Hello everyone, I’ve been referencing this paper on training transformer based models using metadata enhanced MIDI and was thinking about implementing this using the huggingface transformers and tokenizer libraries as an introduction to these libraries beyond the basic language modeling examples. As I’ve been researching and referencing this tutorial I’ve ran into issues with tokenization and was wondering when training a tokenizer, how can I set up “word level” semantics? Technically each “word” in this case will be the data within a string like so ‘Event(name=Position, time=360, value=4/16, text=360)’ rather than just words and characters delimited on spaces like its doing now as listed below
#version: 0.2 - Trained by huggingface/tokenizers
m e
a l
u e
al ue
i me
n ame
v alue
Ġ value
Ġt ex
Ġt ime
Ev en
Ġtex t
Even t
) ,
Ġ Event
N o

Apologies on if these questions are noobish I’m grokking a lot of this as I go along. Any help is greatly appreciated.

pinging @anthony and @Narsil here :slight_smile:

1 Like

What is your original data like ?

The “Word level” semantics is usually dealt with the Pretokenizer logic (that basically splits up the data where it’s relevant). In your case, it would depend on your original data. There is more info in the docs:

If you have a specific example of what data comes in, and what you expect as a return, it’s probably going to be easier to give you pointers.

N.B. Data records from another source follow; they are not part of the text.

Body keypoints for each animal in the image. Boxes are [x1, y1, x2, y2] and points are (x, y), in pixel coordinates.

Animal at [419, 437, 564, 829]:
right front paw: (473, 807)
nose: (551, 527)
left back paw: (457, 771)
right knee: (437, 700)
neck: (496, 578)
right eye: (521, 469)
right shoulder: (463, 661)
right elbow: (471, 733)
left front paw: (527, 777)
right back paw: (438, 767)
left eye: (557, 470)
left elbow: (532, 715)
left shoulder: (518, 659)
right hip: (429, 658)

Hello Narsil, my data looks something similar to this: Note On_XX, Tempo Value_XX, Chord_Note:type, Position_X/X, where XX can be a number from 0 to 127 and X can be a number from 1 to 16. I also have a dictionary with every possible values for the above text types numericalized. Will I have to write a custom tokenizer in order to accomplish this tokenization? Is there a way to use my existing numericalized dictionary in a tokenizer? Thank you for your help and the documentation I’ve begun going over it.

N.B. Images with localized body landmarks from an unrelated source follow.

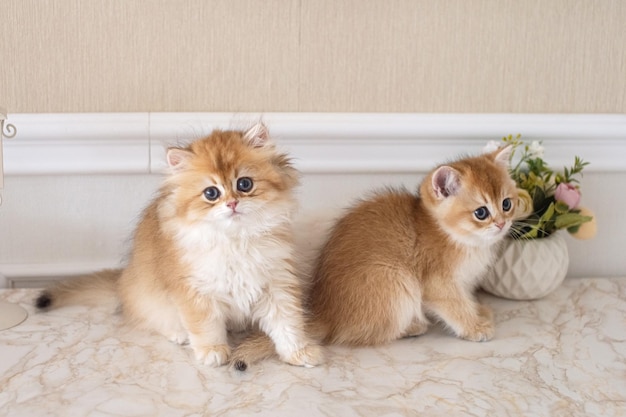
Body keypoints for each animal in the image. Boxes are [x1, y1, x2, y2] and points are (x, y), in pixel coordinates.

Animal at [35, 122, 322, 368]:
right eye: (211, 193)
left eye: (244, 184)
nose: (232, 204)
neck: (236, 240)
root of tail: (122, 281)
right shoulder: (194, 290)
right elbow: (206, 326)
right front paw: (212, 351)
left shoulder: (277, 283)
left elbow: (288, 325)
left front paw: (300, 353)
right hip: (150, 296)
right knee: (152, 317)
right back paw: (179, 333)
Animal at [232, 145, 516, 368]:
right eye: (481, 212)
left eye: (507, 204)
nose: (502, 224)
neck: (458, 238)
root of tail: (326, 313)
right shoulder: (439, 284)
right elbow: (455, 307)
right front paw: (475, 327)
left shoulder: (462, 281)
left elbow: (465, 299)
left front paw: (479, 311)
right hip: (395, 280)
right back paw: (413, 327)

Yes it seems you vocabulary is well defined and sufficiently small (127 * 16 * 16) to be in a “WordLevel” tokenizer.

You can even create your vocabulary manually which makes it easier to run.

vocab = {}
for value in range(0, 128):
    for position in range(0, 16):
      word = "Note on {value},Position_{position}"
      vocab[word] = i
      i += 1

import tokenizers
from tokenizers import pre_tokenizers

tokenizer = Tokenizer(BPE(vocab=vocab))
tokenizer.pre_tokenizer = pre_tokenizers.Whitespace()

encoded = tokenizer.encode("Note On_12,Position_16/16  Note on 45,Position_8/8")
encoded.ids # [3, 5]

The vocabulary creation I wrote seems a bit off compared to what you described but it should be close enough.

I assumed the possible values are relatively small (< 50 000) because of 128 notes + 16 tempos + 16 values which makes 32k possible values being conservative. If there’s actually an order of magnitude more, then this approach won’t work anymore.

Does that help ?

1 Like

Thank you this is incredibly helpful.